The No Waste Challenge is an initiative by What Design Can Do, an international organization that maximizes the impact of design and creativity on society. They have partnered up with Kenya Climate Innovation Center to enable designers and creatives in Kenyan to participate in this global design competition.
According to What Design Can Do, every year, we dump a massive 1.12 billion tonnes of waste worldwide. If this continues, the global annual waste production is expected to skyrocket by 70% before 2050, which is bound to accelerate social and environmental problems.
Bringing it home, in Nairobi alone, 2, 400 tonnes of waste is produced daily, of which 60% of it approximately collected and only around 10% recycled. The rest is dumped illegally or burned.

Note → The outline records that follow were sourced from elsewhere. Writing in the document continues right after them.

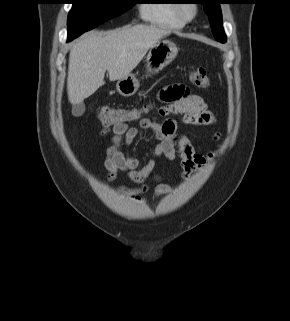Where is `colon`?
I'll return each instance as SVG.
<instances>
[{
  "label": "colon",
  "instance_id": "obj_1",
  "mask_svg": "<svg viewBox=\"0 0 290 321\" xmlns=\"http://www.w3.org/2000/svg\"><path fill=\"white\" fill-rule=\"evenodd\" d=\"M191 82L199 88L209 89L210 79L203 67H195L189 73ZM142 111L139 109H127L122 107H102L98 113V121L104 126L122 125L137 121Z\"/></svg>",
  "mask_w": 290,
  "mask_h": 321
}]
</instances>
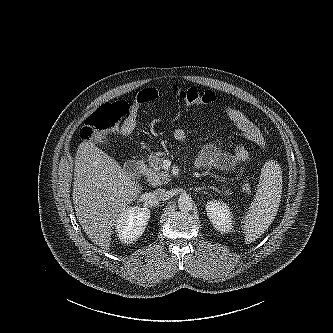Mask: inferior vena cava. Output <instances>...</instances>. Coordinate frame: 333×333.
Returning <instances> with one entry per match:
<instances>
[{"label": "inferior vena cava", "instance_id": "1", "mask_svg": "<svg viewBox=\"0 0 333 333\" xmlns=\"http://www.w3.org/2000/svg\"><path fill=\"white\" fill-rule=\"evenodd\" d=\"M152 196L154 199L159 201H166L170 197L169 192L161 188L155 189L152 193Z\"/></svg>", "mask_w": 333, "mask_h": 333}]
</instances>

Hence why What Design Can Do (WDCD) is launching the No Waste Challenge, its third Climate Action Challenge in partnership with the IKEA Foundation. This global design competition calls on all creatives and innovators to address the enormous impact of waste and consumerism on climate change. Winning ideas are made into a reality with €10.000 in funding and a global development programme co-created with Impact Hub.
Do you have what it takes?
The No Waste Challenge is looking for design-driven solutions at various scales. Proposals should be exciting, feasible, potentially scalable, and respond to at least one of three global design briefs as presented by WDCD. Applicants can submit their proposals online via the No Waste Challenge platform, the deadline is 1 April 2021.
The competition is focused on 6 partner cities around the world: Tokyo, Mexico City, São Paulo, Delhi, Nairobi, and Amsterdam. On 28 May, they will announce the challenge winners, who then receive funding and enter a development programme with Impact Hub that propels their projects through 2022.
Calling on designers to step up and lead, the Creative Director of WDCD, Richard van der Lake has this to say: “Designers are in a unique position to change how things are made, and what they are made of. A growing number of creatives have already taken an active role in the transition to a circular economy, by experimenting with materials and processes, raising awareness, and inspiring vital new narratives around waste as a resource. But there is a lot more potential. Now more than ever, the design community must step up, own up and lead.”